Seja lá o que Cherry quisesse dizer, ela foi interrompida pelo chute que levou daquele homem, fazendo-a voar contra a legião de soldados, derrubando-os no processo. Nenhum deles ousou se mexer após isso.

— Apenas falem quando eu disser que podem falar!

Ele pôs a mão sobre o rosto e suspirou.

— Eu não ligo para essa guerra idiota que acontece lá fora… Apenas preciso de um único portador do espaço vivo! Será que nem isso vocês conseguem fazer?!

Fox, que apenas observava a situação, levantou a mão com sutileza. O homem expirou.

— Diga, Fox.

— Desde que Jefrey Caos desapareceu, há cinquenta anos, não tivemos notícias de um novo portador do Espaço; isso nos mostra três possíveis possibilidades. — Ela sinalizava os números com a mão. — Jefrey Caos está vivo. Não existem mais portadores do espaço. Ou o poder simplesmente não despertou ainda.

Desta vez, foi o Rumpel quem levantou a mão. Após uma sinalização daquele a quem chamam de Senhor, ele falou o que pensava.

— Mesmo que o Jefrey estivesse vivo, não passaria de um idoso, o que o tornaria menos perigoso do que um dia foi para nós.

O homem gargalhou.

— Agradeça por eu jamais o ter permitido enfrentar aquele cara! Caso contrário, você não estaria aqui para dizer tal baboseira!

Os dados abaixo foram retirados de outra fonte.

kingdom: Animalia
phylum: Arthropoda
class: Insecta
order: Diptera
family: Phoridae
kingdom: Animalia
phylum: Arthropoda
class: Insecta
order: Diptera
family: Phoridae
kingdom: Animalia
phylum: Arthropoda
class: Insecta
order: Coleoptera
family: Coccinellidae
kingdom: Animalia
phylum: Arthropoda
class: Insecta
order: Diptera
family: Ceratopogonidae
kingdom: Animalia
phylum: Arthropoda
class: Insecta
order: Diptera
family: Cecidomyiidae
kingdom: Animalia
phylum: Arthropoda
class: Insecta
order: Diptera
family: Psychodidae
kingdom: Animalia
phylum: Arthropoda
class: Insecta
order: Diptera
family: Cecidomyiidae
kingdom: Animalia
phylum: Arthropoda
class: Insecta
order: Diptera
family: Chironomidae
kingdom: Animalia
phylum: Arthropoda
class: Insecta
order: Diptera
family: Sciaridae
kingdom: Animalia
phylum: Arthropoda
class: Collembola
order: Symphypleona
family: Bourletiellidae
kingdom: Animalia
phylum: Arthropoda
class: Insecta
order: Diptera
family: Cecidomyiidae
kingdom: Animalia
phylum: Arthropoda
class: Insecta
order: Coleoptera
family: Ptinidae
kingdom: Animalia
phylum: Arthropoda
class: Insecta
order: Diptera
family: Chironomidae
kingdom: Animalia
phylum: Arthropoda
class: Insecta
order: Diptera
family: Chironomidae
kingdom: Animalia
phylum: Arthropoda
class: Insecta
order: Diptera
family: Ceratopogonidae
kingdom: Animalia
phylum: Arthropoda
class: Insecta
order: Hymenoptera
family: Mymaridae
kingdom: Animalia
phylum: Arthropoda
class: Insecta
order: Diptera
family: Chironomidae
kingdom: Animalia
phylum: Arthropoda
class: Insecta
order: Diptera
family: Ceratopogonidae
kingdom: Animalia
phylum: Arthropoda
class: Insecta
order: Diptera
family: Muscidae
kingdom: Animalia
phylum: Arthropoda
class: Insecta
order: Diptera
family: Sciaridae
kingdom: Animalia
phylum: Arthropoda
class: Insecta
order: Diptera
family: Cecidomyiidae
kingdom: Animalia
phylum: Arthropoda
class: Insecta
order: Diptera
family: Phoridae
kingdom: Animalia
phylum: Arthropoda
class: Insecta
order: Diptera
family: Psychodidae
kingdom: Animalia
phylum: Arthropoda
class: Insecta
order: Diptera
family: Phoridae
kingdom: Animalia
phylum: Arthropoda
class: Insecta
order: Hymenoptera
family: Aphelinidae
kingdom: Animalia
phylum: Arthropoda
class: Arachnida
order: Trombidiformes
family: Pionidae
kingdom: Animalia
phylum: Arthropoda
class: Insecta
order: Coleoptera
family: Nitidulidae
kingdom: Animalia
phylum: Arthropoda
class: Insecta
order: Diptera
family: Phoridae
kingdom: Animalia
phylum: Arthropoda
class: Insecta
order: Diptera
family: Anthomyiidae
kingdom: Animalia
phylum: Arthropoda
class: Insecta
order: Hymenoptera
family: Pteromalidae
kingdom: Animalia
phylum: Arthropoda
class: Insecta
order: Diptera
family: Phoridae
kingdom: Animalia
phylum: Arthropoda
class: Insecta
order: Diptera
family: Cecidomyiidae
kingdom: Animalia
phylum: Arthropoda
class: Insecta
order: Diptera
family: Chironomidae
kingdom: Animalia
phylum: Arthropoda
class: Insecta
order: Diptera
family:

Ele começou a subir as escadas, em direção ao trono novamente.

— Jefrey Caos era uma anomalia, alguém que não deveria existir… e; ainda assim, existiu. Dentre essas possibilidades, Fox, a provável é a de que o poder não despertou. Hofir? — O grande inseto ajoelhou-se instantaneamente ao ouvir o seu Senhor chamá-lo. — Permaneça de olho nos infiltrados que temos nas Grandes Escolas. Já conseguiu alguém para ocupar o lugar daquele que saiu de WallBright ano passado?

— Sim, meu Senhor! O nosso espião será um aluno do primeiro ano. Desta vez, optei por alguém mais novo; assim, não perdemos o nosso informante pelo pouco tempo que ficaria lá.

— Certo, certo. — Sentou-se sobre o trono novamente. — Agora… — Ele estendeu uma das mãos em minha direção; de repente, me vi voando em sua direção. Ele me pegou pelo pescoço, eu não conseguia respirar! — Você não acha que já ouviu demais?


Acordei ofegante, suando e tremendo.